Buy yes, but not at any price!

An external growth operation by M&A advisory, once it is successful, offers your company the assurance of rapidly developing its turnover.

It saves you, in theory, from “composing” with partners: as a buyer, you become the sole master on board!

However, a few “details” are likely to dampen your enthusiasm. Acquiring a business requires a massive investment; which means increasing your debt, or opening the door to new investors. While the prospects for growth are attractive, the difficulties of failure can threaten the very survival of your business.

The alliance, the good compromise

If these obstacles put you off, you still have the possibility of engaging in a logic of partnership or joint project with one or more other companies.

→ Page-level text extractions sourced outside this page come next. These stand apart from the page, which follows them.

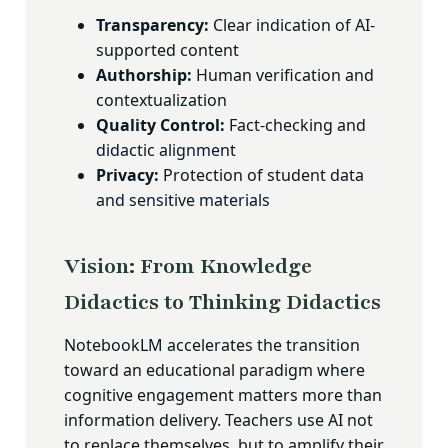
Transparency:
Clear indication of AI-
supported content
Authorship:
Human verification and
contextualization
Quality Control:
Fact-checking and
didactic alignment
Privacy:
Protection of student data
and sensitive materials
Vision: From Knowledge
Didactics to Thinking Didactics
NotebookLM accelerates the transition
toward an educational paradigm where
cognitive engagement matters more than
information delivery. Teachers use AI not
to replace themselves, but to amplify their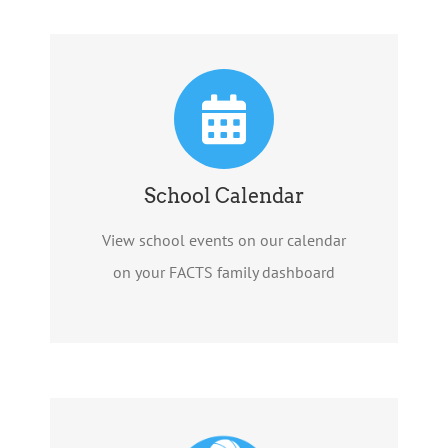
School Calendar
View school events on our calendar
on your FACTS family dashboard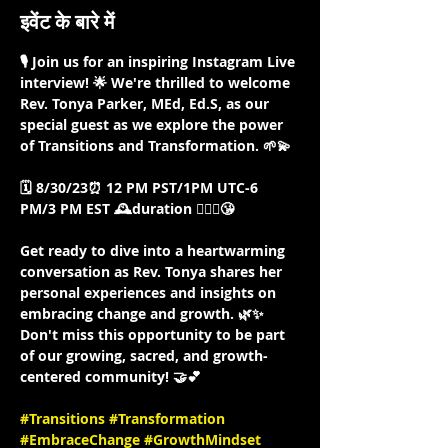
इवेंट के बारे में
🎙️ Join us for an inspiring Instagram Live 
interview! 🌟 We're thrilled to welcome 
Rev. Tonya Parker, MEd, Ed.S, as our 
special guest as we explore the power 
of Transitions and Transformation. 🌱💫

🗓️ 8/30/23⏰ 12 PM PST/1PM UTC-6 
PM/3 PM EST 🕰️duration 🤷🏾‍♀️😘

Get ready to dive into a heartwarming 
conversation as Rev. Tonya shares her 
personal experiences and insights on 
embracing change and growth. 🌿✨ 
Don't miss this opportunity to be part 
of our growing, sacred, and growth-
centered community! 🤝💕

#Transitions
#Transformation
#EmbraceChange
#GrowthMindset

Such an alliance can take different forms and objectives.

In a co-integration alliance, you share your resources with your competitors and pool certain complementary elements of your respective value chains. This is what cooperative wineries or Economic Interest Groups (EIGs) do, solutions that are increasingly used, particularly in the construction sector.

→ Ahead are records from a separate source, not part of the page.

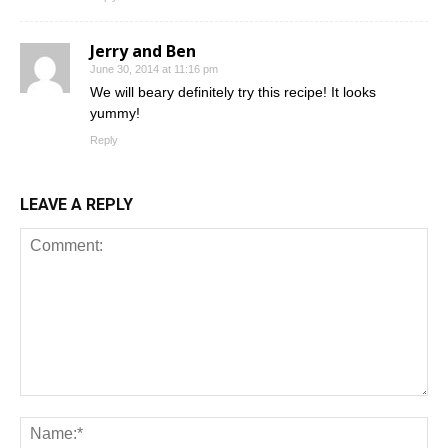
Jerry and Ben
June 30, 2014 at 11:16 pm
We will beary definitely try this recipe! It looks
yummy!
Reply
LEAVE A REPLY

 If you want to create a joint offer with your allies, you will instead register as part of an additive alliance. For example, in the nautical sector, a mast manufacturer can join forces with a sailmaker and a hull designer to create a new range of boats.

 To streamline your organization or acquire new skills, you can simply create a complementary alliance with a competitor (joint ventures, joint ventures, etc. ). This is what two manufacturers of innovative materials in the field of thermal and acoustic insulation have decided. Positioned on two different markets, one for supermarkets and the other for craftsmen, they have, thanks to their alliance, gained power in their lean strategy and reorganized their commercial network.

Multi-benefit marriages

Whatever the form of the alliance, it will make you stronger against large groups operating in the same market as you.

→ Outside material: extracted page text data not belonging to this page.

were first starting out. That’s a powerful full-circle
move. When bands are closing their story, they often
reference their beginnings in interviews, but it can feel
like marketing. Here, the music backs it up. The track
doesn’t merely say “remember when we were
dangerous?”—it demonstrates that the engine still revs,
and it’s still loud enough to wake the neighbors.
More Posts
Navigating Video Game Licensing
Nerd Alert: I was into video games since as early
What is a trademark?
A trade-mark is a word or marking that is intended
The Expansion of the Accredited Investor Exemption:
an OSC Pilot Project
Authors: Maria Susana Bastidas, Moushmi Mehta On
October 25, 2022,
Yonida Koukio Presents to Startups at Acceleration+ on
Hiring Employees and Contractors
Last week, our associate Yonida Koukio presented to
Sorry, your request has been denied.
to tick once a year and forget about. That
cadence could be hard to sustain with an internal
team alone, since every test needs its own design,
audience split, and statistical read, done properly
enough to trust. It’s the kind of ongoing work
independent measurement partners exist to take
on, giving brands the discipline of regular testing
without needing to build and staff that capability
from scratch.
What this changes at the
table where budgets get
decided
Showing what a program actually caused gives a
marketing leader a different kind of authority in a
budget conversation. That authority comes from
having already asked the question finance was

For example, an alliance formed in the form of a GIE can give you the critical size and credibility necessary to position yourself on large markets, and even public tenders.

Another advantage, your organization remains flexible and you limit fixed costs inducted by heavy investments. If you pool your purchases with your allies, playing on the volume effect with your suppliers, even your operating costs can be reduced! By sharing your technological know-how with your partners, you also develop your capacity for innovation. An alliance also preserves your legal independence and remains reversible, limiting the impact of its possible failure…

The key factors of a happy union

However, for the alliance to be successful, all its members will have to play a fair game. It is important that you are in phase with your allies, that you have a strategy and common values, shared and formalized in a letter of intent and/or in a letter of confidentiality.

Your specifications must be precise, in particular on the operating rules of the alliance, its conditions of implementation, the scope of activity concerned, the geographical area selected, the objectives targeted, and above all, the sharing of power within the new group.

To keep its promises, an alliance must therefore be carefully considered and patiently implemented.

And nothing prevents a happy alliance from resulting in the merger of several entities into one. This was the case for the EADS consortium which gradually transformed into an integrated group under the name of Airbus.

But this may just as well be the case for three independent m&a advisory firms who, having created a common website to offer a wider range of services, finally decide to move from the informal alliance (or EIG) to the company. When the alliance is successful, it may indeed become necessary to consolidate its achievements, based on a more stable legal structure and more effective governance.